■ WORK INSTRUCTIONS
Please copy word for word the part of the material that opens at its very beginning and closes with the line containing "Cadastre-se na Phemex", including that line. Leave the pictures out of your copy.

══════════

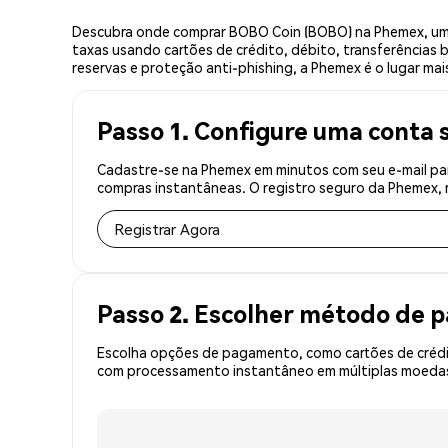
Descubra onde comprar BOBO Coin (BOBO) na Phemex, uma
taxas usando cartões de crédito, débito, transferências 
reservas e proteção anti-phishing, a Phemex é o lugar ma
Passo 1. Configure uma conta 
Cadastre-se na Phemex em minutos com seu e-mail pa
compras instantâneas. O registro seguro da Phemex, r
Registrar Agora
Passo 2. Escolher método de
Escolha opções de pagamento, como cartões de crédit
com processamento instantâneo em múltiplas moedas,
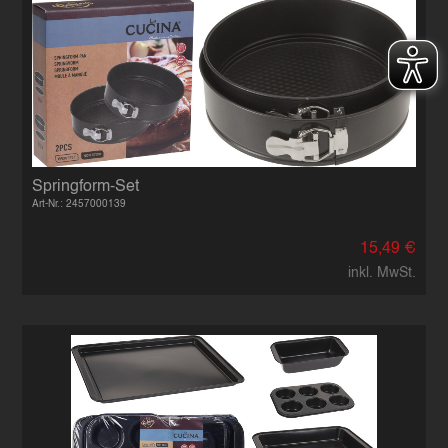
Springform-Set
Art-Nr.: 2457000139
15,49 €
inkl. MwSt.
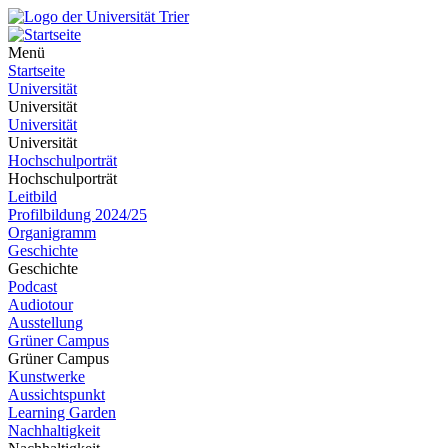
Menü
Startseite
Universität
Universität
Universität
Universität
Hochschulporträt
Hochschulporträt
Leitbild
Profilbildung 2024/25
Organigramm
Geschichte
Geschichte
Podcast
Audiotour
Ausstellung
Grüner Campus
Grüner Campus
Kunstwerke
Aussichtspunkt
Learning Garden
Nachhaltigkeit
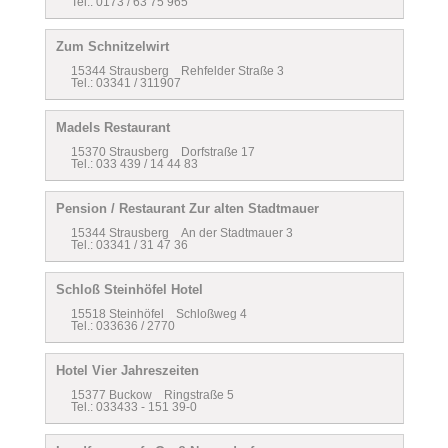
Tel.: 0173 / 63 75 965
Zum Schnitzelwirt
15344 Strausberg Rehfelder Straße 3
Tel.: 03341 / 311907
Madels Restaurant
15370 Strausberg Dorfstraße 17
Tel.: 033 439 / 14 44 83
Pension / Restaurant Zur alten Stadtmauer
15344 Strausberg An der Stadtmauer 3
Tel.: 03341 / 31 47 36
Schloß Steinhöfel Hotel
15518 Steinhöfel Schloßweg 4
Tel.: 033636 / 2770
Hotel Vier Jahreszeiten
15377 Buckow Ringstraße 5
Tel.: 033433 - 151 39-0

══════════

■ RESULT
Descubra onde comprar BOBO Coin (BOBO) na Phemex, uma
taxas usando cartões de crédito, débito, transferências 
reservas e proteção anti-phishing, a Phemex é o lugar ma
Passo 1. Configure uma conta 
Cadastre-se na Phemex em minutos com seu e-mail pa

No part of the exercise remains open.